Publication
ACS Fall 2023
Short paper

Multi-modal and multi-scale screening of solid sorbent materials for gas capture: The importance of adsorption kinetics

Abstract

High-Throughput Computational Screening (HTCS) is an invaluable technique that has been used to sift through the growing number of candidate gas capture and separation materials compiled in databases during the last two decades. The screening workflow typically consists of loading the material structure from a Crystallographic Information File (CIF) and performing Grand Canonical Monte Carlo (GCMC) simulations of the adsorption behavior of molecules of interest. GCMC provides the equilibrated number of molecules that adsorb on each material at a given temperature and pressure. By sweeping a range of pressures at a fixed temperature, one obtains an adsorption isotherm.

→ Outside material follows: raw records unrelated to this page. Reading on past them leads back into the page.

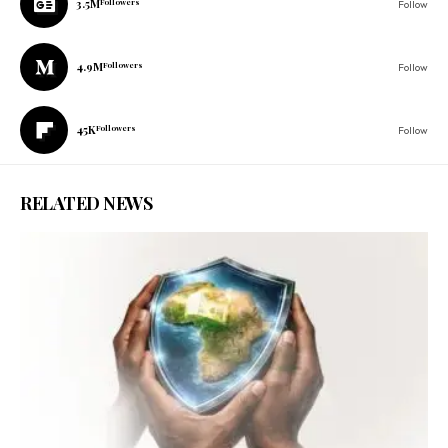
3.5M
Followers
Follow
4.9M
Followers
Follow
45K
Followers
Follow
RELATED NEWS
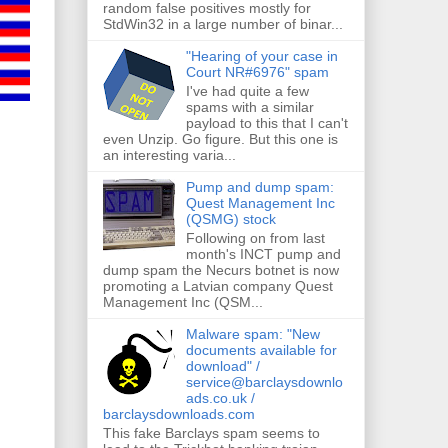
random false positives mostly for
StdWin32 in a large number of binar...
"Hearing of your case in
Court NR#6976" spam
I've had quite a few
spams with a similar
payload to this that I can't
even Unzip. Go figure. But this one is
an interesting varia...
Pump and dump spam:
Quest Management Inc
(QSMG) stock
Following on from last
month's INCT pump and
dump spam the Necurs botnet is now
promoting a Latvian company Quest
Management Inc (QSM...
Malware spam: "New
documents available for
download" /
service@barclaysdownlo
ads.co.uk /
barclaysdownloads.com
This fake Barclays spam seems to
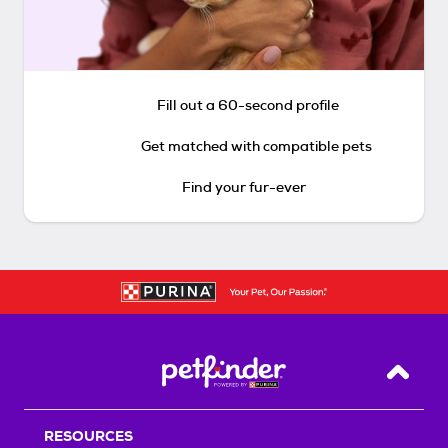
Fill out a 60-second profile
Get matched with compatible pets
Find your fur-ever
Back T
RESOURCES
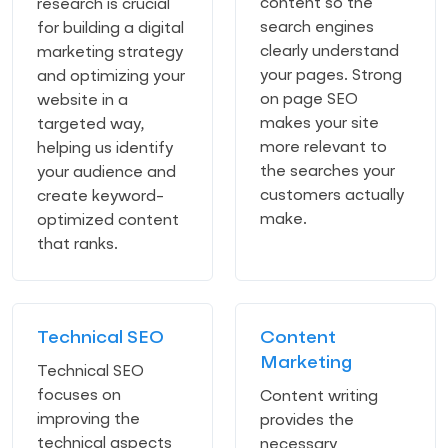
content so the
research is crucial
search engines
for building a digital
clearly understand
marketing strategy
your pages. Strong
and optimizing your
on page SEO
website in a
makes your site
targeted way,
more relevant to
helping us identify
the searches your
your audience and
customers actually
create keyword-
make.
optimized content
that ranks.
Technical SEO
Content
Marketing
Technical SEO
focuses on
Content writing
improving the
provides the
technical aspects
necessary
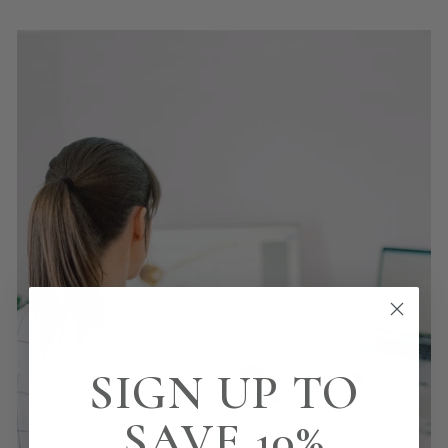
SIGN UP TO
SAVE 10%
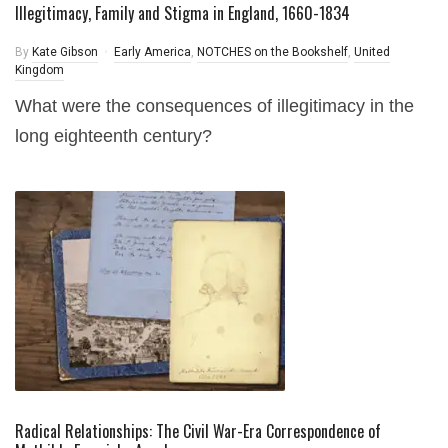
Illegitimacy, Family and Stigma in England, 1660-1834
By
Kate Gibson
Early America
,
NOTCHES on the Bookshelf
,
United
Kingdom
What were the consequences of illegitimacy in the
long eighteenth century?
Radical Relationships: The Civil War-Era Correspondence of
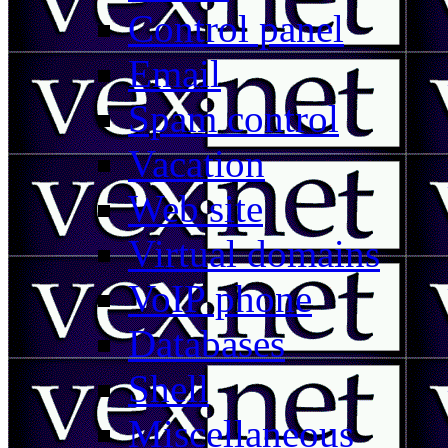
Control panel
Email
Spam control
Vacation
Web site
Virtual domains
VoIP phone
Databases
Shell
Miscellaneous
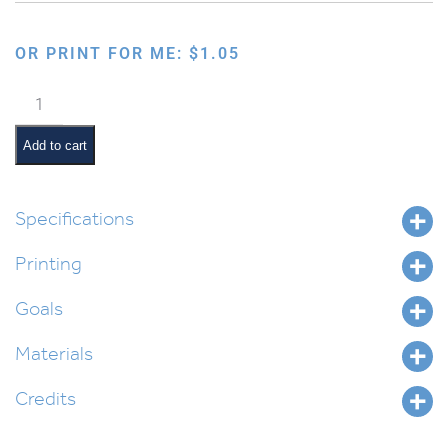
OR PRINT FOR ME:
$
1.05
Six
Days
Creation
Add to cart
Foldable
quantity
Specifications
Printing
Goals
Materials
Credits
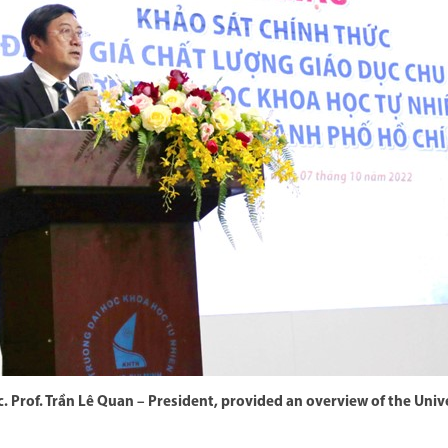
. Prof. Trần Lê Quan – President, provided an overview of the Univ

In more advanced studies, the simulated isotherms are fed as input to a process-level optimization method that propagates the molecular-level performance metrics to the process scale. The process-level model covers both the equilibrium and kinetics aspects of adsorption, including mass transfer considerations. Sensitivity analysis shows that the process-level performance is heavily influenced by the adsorption kinetics. In this work, we performed molecular- to process-level screening of ~1000 metal-organic frameworks (MOF) for carbon capture. We simulated their adsorption isotherms and propagated their process-level performance, leading to a material ranking. We then took the top 10% materials and investigated with classical Molecular Dynamics (MD) simulations how the adsorbate molecules diffuse into the system. We found that many apparently good carbon capture materials in fact had very low diffusivity, which severely impacts their real-world performance at the process level. Finally, we propose a computational workflow that treats the diffusivity coefficient as a top-tier metric in HTCS studies going forward to accelerate the discovery of new sustainable materials for carbon capture.